Is this the expected behavior?

Hello Everyone,

I have the following in the pipeline yaml file

pipeline1:
  workers: 2
  delay: "5000"
  source:
    http:
      port: 3333
  sink:
    - pipeline:
        name: "pipeline2"
    - pipeline:
        name: "pipeline3"

pipeline2:
  source:
    pipeline:
      name: "pipeline1"
  processor:
    - substitute_string:
        entries:
          - source: "message"
            from: "word"
            to: "wOrD"
  sink:
    - stdout:

pipeline3:
  workers: 1
  source:
    pipeline:
      name: "pipeline1"
  processor:
     - grok:
        match:
          message: ['%{WORD:word1} %{WORD:word2} %{WORD:word3}']
  sink:
    - stdout:

When send the input
{"message": "words wordy woodword"}

I see the following

{"message":"wOrDs wOrDy woodwOrD","word1":"words","word3":"woodword","word2":"wordy"}
{"message":"wOrDs wOrDy woodwOrD","word1":"words","word3":"woodword","word2":"wordy"}

and when I send this input

{"message": "firstword secondword thirdword"}

I see this output

{"message":"firstwOrD secondwOrD thirdwOrD","word1":"firstword","word3":"thirdword"}
{"message":"firstwOrD secondwOrD thirdwOrD", "word1":"firstword","word3":"thirdword","word2":"secondword"}

Is this expected? It looks like both outputs are wrong.

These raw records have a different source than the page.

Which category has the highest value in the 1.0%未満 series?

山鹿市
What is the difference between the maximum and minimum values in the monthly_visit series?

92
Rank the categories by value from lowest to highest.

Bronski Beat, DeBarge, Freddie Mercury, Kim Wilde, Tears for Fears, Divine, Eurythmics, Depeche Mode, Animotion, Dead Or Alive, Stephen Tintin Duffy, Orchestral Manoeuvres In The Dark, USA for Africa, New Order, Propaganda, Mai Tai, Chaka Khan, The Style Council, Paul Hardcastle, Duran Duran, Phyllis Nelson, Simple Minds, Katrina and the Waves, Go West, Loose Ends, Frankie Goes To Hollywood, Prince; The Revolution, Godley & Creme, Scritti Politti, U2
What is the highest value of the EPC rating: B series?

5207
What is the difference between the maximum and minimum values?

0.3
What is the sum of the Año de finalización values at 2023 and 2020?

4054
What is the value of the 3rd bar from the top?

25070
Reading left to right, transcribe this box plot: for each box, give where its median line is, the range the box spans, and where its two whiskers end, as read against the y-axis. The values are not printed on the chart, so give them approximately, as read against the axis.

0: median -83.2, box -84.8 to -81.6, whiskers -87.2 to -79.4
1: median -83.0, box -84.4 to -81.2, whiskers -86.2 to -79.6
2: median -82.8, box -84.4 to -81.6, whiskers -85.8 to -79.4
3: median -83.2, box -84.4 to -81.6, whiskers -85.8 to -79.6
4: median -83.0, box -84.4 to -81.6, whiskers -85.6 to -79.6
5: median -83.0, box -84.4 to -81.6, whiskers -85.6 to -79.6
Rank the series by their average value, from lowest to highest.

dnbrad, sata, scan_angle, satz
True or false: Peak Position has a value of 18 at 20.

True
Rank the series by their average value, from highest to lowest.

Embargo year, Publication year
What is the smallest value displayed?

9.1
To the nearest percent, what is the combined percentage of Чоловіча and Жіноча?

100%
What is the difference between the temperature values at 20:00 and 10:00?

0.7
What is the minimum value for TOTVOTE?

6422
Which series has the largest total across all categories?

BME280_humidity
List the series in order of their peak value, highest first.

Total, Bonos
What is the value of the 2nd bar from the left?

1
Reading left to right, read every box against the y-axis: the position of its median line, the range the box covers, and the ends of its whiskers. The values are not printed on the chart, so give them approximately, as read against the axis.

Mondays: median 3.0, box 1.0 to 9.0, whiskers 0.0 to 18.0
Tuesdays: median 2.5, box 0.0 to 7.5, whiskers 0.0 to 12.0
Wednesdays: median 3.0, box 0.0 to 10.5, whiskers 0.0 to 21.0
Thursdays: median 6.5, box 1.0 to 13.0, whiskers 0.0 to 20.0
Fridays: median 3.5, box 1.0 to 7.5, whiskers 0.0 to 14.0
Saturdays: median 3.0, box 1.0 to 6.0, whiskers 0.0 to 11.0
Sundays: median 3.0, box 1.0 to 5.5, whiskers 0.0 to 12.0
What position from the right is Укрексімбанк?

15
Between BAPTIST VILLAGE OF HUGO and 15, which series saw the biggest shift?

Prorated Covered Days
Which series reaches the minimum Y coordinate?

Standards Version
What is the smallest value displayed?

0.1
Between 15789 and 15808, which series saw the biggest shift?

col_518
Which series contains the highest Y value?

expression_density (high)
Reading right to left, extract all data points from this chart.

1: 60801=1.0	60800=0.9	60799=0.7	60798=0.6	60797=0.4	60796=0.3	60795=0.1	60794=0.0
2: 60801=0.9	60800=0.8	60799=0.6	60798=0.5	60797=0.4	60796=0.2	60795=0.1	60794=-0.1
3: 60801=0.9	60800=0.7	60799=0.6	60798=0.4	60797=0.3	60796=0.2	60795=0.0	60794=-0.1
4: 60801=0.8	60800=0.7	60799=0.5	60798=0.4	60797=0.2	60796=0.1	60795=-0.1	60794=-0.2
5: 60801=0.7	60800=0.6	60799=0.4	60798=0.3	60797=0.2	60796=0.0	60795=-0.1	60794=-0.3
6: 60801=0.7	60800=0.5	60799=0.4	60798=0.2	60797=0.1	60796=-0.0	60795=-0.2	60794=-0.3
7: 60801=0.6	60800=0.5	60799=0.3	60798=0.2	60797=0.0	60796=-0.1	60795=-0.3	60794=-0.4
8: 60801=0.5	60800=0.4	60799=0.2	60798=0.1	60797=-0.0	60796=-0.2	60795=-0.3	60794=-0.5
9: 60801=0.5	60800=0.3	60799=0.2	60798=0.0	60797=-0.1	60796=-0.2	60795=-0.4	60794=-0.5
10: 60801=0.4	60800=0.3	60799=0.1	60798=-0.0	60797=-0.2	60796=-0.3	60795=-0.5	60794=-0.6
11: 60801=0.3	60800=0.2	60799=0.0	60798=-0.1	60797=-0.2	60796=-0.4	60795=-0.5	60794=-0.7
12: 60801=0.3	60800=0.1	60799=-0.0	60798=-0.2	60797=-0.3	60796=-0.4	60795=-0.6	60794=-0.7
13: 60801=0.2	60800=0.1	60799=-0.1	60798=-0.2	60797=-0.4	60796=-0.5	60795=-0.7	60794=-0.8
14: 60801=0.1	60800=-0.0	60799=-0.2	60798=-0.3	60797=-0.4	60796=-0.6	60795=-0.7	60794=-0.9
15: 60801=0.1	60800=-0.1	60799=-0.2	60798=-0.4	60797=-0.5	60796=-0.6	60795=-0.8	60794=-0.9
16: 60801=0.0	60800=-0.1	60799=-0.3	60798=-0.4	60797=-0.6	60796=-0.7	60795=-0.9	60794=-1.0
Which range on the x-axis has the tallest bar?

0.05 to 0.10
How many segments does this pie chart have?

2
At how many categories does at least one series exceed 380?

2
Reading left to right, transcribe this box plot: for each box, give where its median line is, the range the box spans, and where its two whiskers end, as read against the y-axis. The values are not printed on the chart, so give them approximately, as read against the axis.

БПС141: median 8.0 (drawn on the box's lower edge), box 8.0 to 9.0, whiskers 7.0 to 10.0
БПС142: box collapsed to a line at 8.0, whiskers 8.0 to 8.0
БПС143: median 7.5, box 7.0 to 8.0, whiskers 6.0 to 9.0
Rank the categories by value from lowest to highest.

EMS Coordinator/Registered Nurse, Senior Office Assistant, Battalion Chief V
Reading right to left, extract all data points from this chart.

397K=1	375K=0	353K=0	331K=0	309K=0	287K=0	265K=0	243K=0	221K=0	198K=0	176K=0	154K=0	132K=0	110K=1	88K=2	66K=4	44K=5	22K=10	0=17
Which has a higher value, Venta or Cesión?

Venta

if I use “string coverter” processor instead of “string substitute” processor, I think the results look OK.

After investigation, I think there is a bug in data-prepper-plugins/mutate-string-processors/src/main/java/com/amazon/dataprepper/plugins/processor/mutatestring/AbstractStringProcessor.java. The input records with Events are modifying the events in place, instead of creating new Events. I see that the modified records are returned in ./data-prepper-plugins/common/src/main/java/org/opensearch/dataprepper/plugins/prepper/StringPrepper.java but not in AbstractStringProcessor.java. After making the change to return modified records, I see that that output is as below (as expected)
{“message”:“firstwOrD secondwOrD thirdwOrD”}
{“message”:“firstword secondword thirdword”, “word1”:“firstword”,“word3”:“thirdword”,“word2”:“secondword”}

@kkondaka ,

Yes, I noticed this same issue recently. The problem is that when we move an Event to different pipelines in the sink they are not duplicated. The solution I think we want to take is to duplicate events when they transfer from one pipeline to another.

@kkondaka , I created an issue on this in GitHub: [BUG] Sending Events to multiple pipelines does not duplicate Events · Issue #1886 · opensearch-project/data-prepper · GitHub

1 Like